First time i used flour (25cents/kilo) yeast oil and water mixed everything together left it to rise for an hour then bashed it about a bit made it into a bread shape for the pot put it on the paper in the dish to rise again, while the pot heated to 200degrees.c then lifted it into the pot on the paper, and bake for 20mins result,bread! which needed salt,umm

Now ive discoverd pre mixed bread mix (pain blanc) just add water! It has sel acidiant, yeast (carbonate de calcium hydrogéne E170!), fat, gluten de flour émusifiant(E472e) acide ascorbique!!! Cost 69cent/kilo,

With that mix im now a floating bakery!! Bread turns out just like the shop stuff!! and walms the boat at the same time! Alternatively i do do it with just flour water and dried yeast which i can add duck fat or olive oil plus knowing just how much salt is in the bread!

By useing the ready made stuff success is garenteed as unlike natural yeast the bakers stuff works at any tempreture and rives becouse of the heat so the oven could be say 300 degrees.c (not my pot though!!) to bake faster! for reall yeast that would be to hot and kill it before the rise (im told)
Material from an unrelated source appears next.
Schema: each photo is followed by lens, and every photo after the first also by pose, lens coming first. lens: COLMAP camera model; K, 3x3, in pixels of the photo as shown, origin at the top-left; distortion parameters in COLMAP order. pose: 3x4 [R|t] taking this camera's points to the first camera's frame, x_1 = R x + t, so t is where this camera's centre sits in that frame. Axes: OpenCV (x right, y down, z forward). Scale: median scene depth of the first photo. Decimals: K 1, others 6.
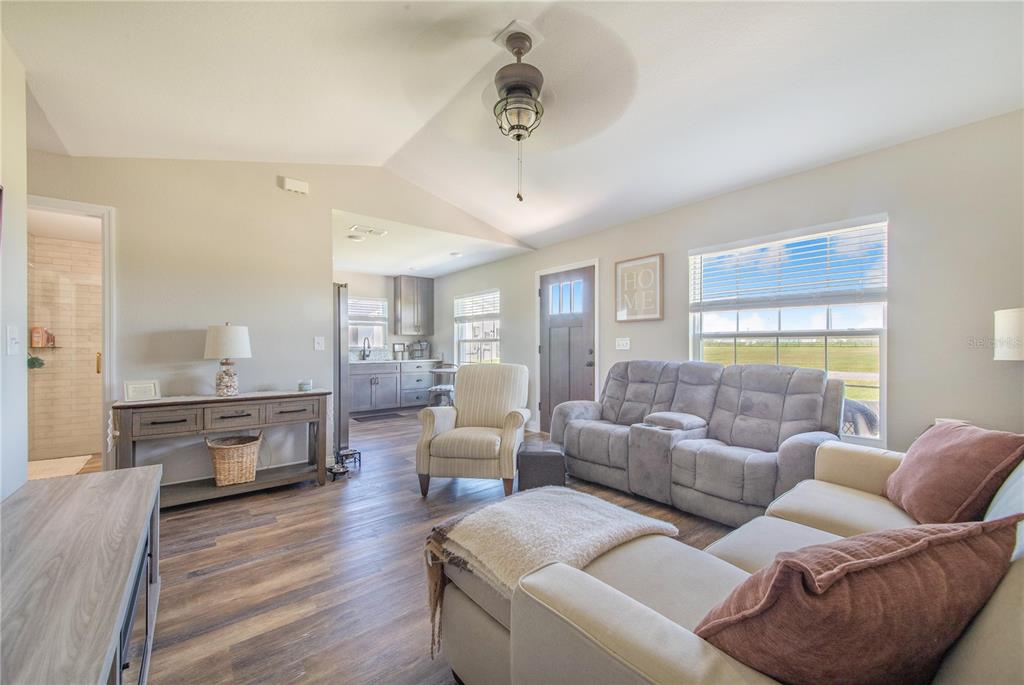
lens RADIAL K [[405.3, 0, 512.0], [0, 405.3, 342.5], [0, 0, 1]] dist [0.000192, -0.000074]
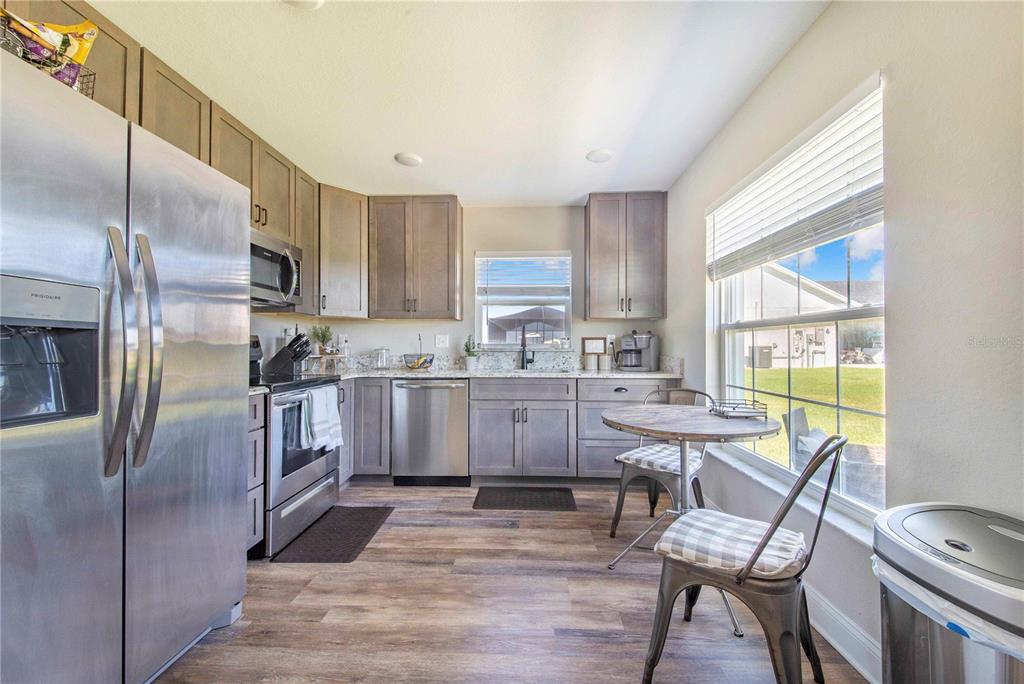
lens RADIAL K [[405.3, 0, 512.0], [0, 405.3, 342.0], [0, 0, 1]] dist [0.000192, -0.000074]
pose [[0.759637, -0.000121, -0.650347, -0.032863], [-0.001200, 0.999998, -0.001588, 0.008861], [0.650346, 0.001987, 0.759636, 0.565921]]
Anyway for the boat the pot is a real succsse the tempreture gets to 200 degres.c and even loosing the heat putting the bread in dosent stop it working once it reaches 200 i turn the gas down and with a tourch can read the dial through the gap under the lid,

Ive been told i shoud have a biscuit mix ready then put the biscuits on another paper and put then in the hot pot when i take the bread out and turn the gas off! First attempt worked well! Not crisp though,

Good bread making its really easy!!!!